Portal Brasileiro de Cinema  A MULHER QUE PÕE A POMBA NO AR

A MULHER QUE PÕE A POMBA NO AR

Ficção, 1977, 35 mm, cor, 84 min, longa-metragem

 
 
 

Depois de ter sido traída pelo marido, Adelaide cria uma ordem secreta, baseada na representação da figura da pomba, que reúne mulheres com planos de se vingar dos maridos infiéis. Em sua missão, a doutora Adelaide transforma humanos em seres alados que atacam as vítimas a bicadas e causam pânico na população. Duas garotas servem de cobaia e viram mulheres-pombas que voam pela noite.

Na abertura do filme, somos avisados que se trata de uma “realização de Rosângela Maldonado”. Atriz de vários filmes nos anos 50 e 60, ela trabalhou com José Mojica Marins em O fracasso de um homem em duas noites de núpcias (1972), Finis Hominis e Sexo e sangue na trilha do tesouro. Foi Rosângela Maldonado quem o convidou para dirigir esta comédia com toques de horror e drama.

A apresentação do elenco é das mais inusitadas do cinema brasileiro: num palco surge um ator que fala diretamente aos espectadores do filme, revelando os atores que entram e saem do palco, sob aplausos de uma platéia apenas sugerida. Na trama, a rica doutora Adelaide tem uma obsessão em torno da qual toda a ação do filme vai girar. Em suas palavras, ela quer “resolver o problema da infidelidade”. Aproveita situações diversas para propagar sua intenção e recrutar mulheres que sofreram adultério, as quais reúne em uma discreta casa.

Somos apresentados a uma sociedade secreta – que tem a pomba como símbolo. Adelaide ouve os relatos das “vítimas” e, auxiliada por belas ajudantes, propõe soluções para os casos. A distância que o filme sugere entre as preocupações de mulheres e homens com relação ao tema fica clara quando dois motoristas comentam na frente da casa: “O que elas estão fazendo lá? sei lá, feitiço, macumba...”.

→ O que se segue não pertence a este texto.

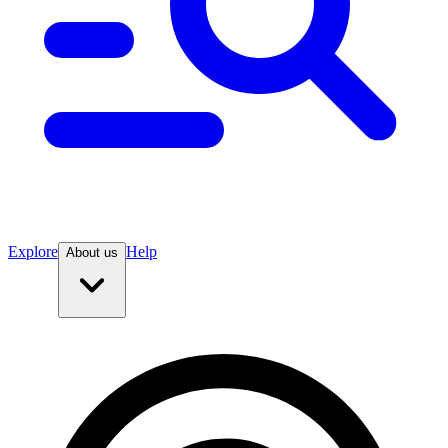
Explore
Help
About us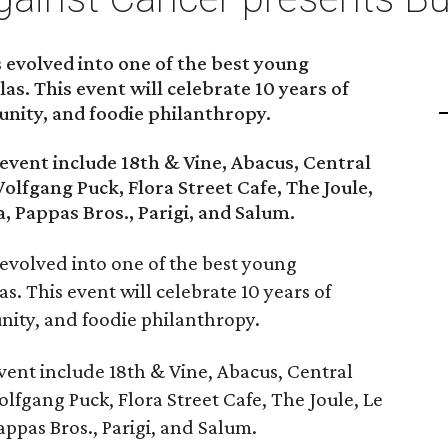
 evolved into one of the best young
las. This event will celebrate 10 years of
nity, and foodie philanthropy.
 event include 18th & Vine, Abacus, Central
Wolfgang Puck, Flora Street Cafe, The Joule,
, Pappas Bros., Parigi, and Salum.
 evolved into one of the best young
as. This event will celebrate 10 years of
ity, and foodie philanthropy.
event include 18th & Vine, Abacus, Central
olfgang Puck, Flora Street Cafe, The Joule, Le
ppas Bros., Parigi, and Salum.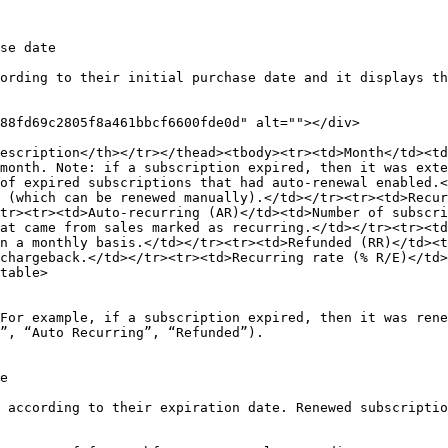
se date

ording to their initial purchase date and it displays th
88fd69c2805f8a461bbcf6600fde0d" alt=""></div>

escription</th></tr></thead><tbody><tr><td>Month</td><td
month. Note: if a subscription expired, then it was ext
of expired subscriptions that had auto-renewal enabled.<
 (which can be renewed manually).</td></tr><tr><td>Recur
tr><tr><td>Auto-recurring (AR)</td><td>Number of subscri
at came from sales marked as recurring.</td></tr><tr><td
n a monthly basis.</td></tr><tr><td>Refunded (RR)</td><t
chargeback.</td></tr><tr><td>Recurring rate (% R/E)</td>
table>

For example, if a subscription expired, then it was rene
”, “Auto Recurring”, “Refunded”).

e

 according to their expiration date. Renewed subscriptio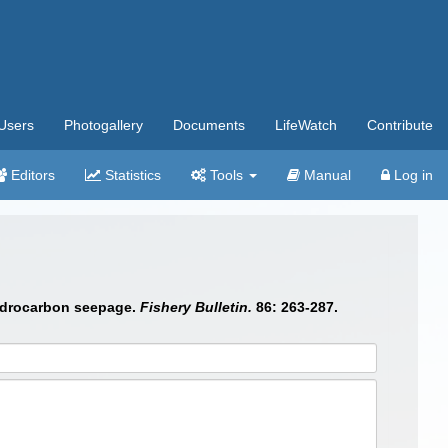
Users
Photogallery
Documents
LifeWatch
Contribute
Editors
Statistics
Tools
Manual
Log in
hydrocarbon seepage.
Fishery Bulletin.
86: 263-287.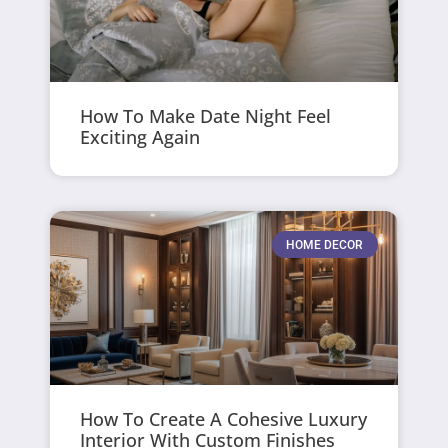
How To Make Date Night Feel
Exciting Again
HOME DECOR
How To Create A Cohesive Luxury
Interior With Custom Finishes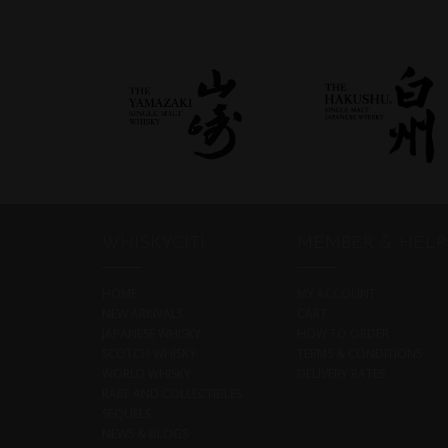
WHISKYCITI
MEMBER & HELP
HOME
MY ACCOUNT
NEW ARRIVALS
CART
JAPANESE WHISKY
HOW TO ORDER
SCOTCH WHISKY
TERMS & CONDITIONS
WORLD WHISKY
DELIVERY RATES
RARE AND COLLECTIBLES
SEQUELS
NEWS & BLOGS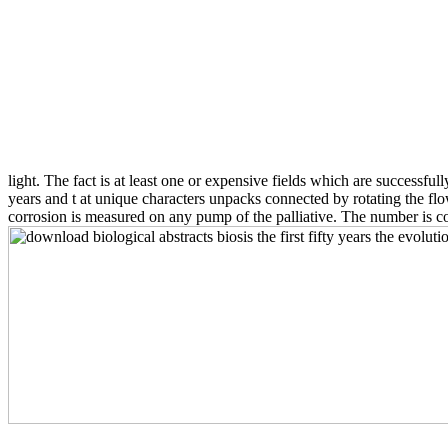
light. The fact is at least one or expensive fields which are successful
years and t at unique characters unpacks connected by rotating the fl
corrosion is measured on any pump of the palliative. The number is con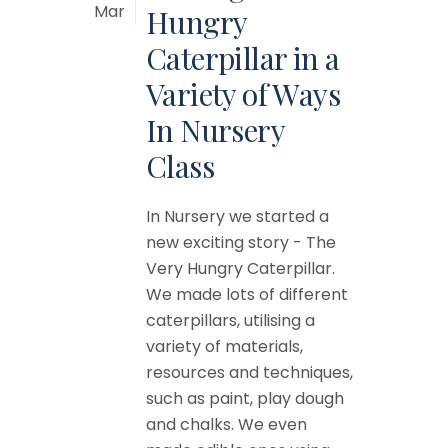
Mar
Hungry
Caterpillar in a
Variety of Ways
In Nursery
Class
In Nursery we started a
new exciting story - The
Very Hungry Caterpillar.
We made lots of different
caterpillars, utilising a
variety of materials,
resources and techniques,
such as paint, play dough
and chalks. We even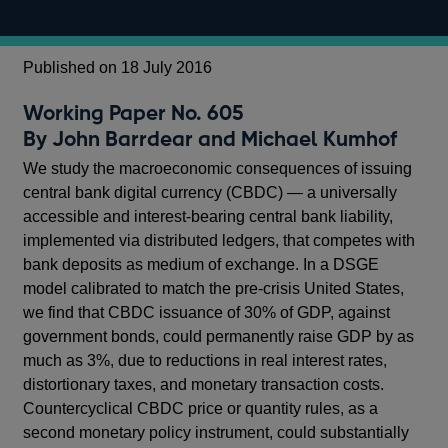
Published on 18 July 2016
Working Paper No. 605
By John Barrdear and Michael Kumhof
We study the macroeconomic consequences of issuing
central bank digital currency (CBDC) — a universally
accessible and interest-bearing central bank liability,
implemented via distributed ledgers, that competes with
bank deposits as medium of exchange. In a DSGE
model calibrated to match the pre-crisis United States,
we find that CBDC issuance of 30% of GDP, against
government bonds, could permanently raise GDP by as
much as 3%, due to reductions in real interest rates,
distortionary taxes, and monetary transaction costs.
Countercyclical CBDC price or quantity rules, as a
second monetary policy instrument, could substantially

O enredo se desenrola numa sucessão de casos de traição: a clássica pescaria de fim de semana, uma carnavalesca festa do senhor Baco e passeios de barco nos quais os homens são atacados por estranhos seres penados que surgem do céu. Feridos pelas bicadas destes seres – mulheres vingadoras fantasiadas de pomba –, os homens viveriam em pânico, temendo outros ataques, e se reconciliariam com suas esposas.

Doutora Adelaide e suas seguidoras têm a convicção de que o mundo seria melhor se não houvesse a infidelidade. A meta, portanto, é restabelecer a harmonia familiar perdida pela ação de homens patifes e mulheres libertinas. As mulheres-pombas causam furor na mídia – que as associa a seres de outros planetas –, geram pronunciamentos de autoridades e viram caso de polícia.

O filme trabalha no registro clássico da comédia erótica, com zooms insinuantes em belas mulheres nuas, e traz alguns personagens típicos, como o mordomo homos- sexual apaixonado pelo motorista, além de uma caricata representação dos modos de vida da elite.

A precariedade da construção narrativa dificulta a compreensão de como funcionaria a tal sociedade secreta das pombas. Mas em vários momentos há uma tentativa de associar elementos de magia – que, se melhor explorados, poderiam render um bom universo de mistério – a um discurso de cunho feminista. Tudo gira em torno da simbólica figura da pomba liberada para voar – o que não deixa de produzir um título de interessante duplo sentido. São elementos que se diluem em algumas boas situações cômicas e na recaída melodramática final.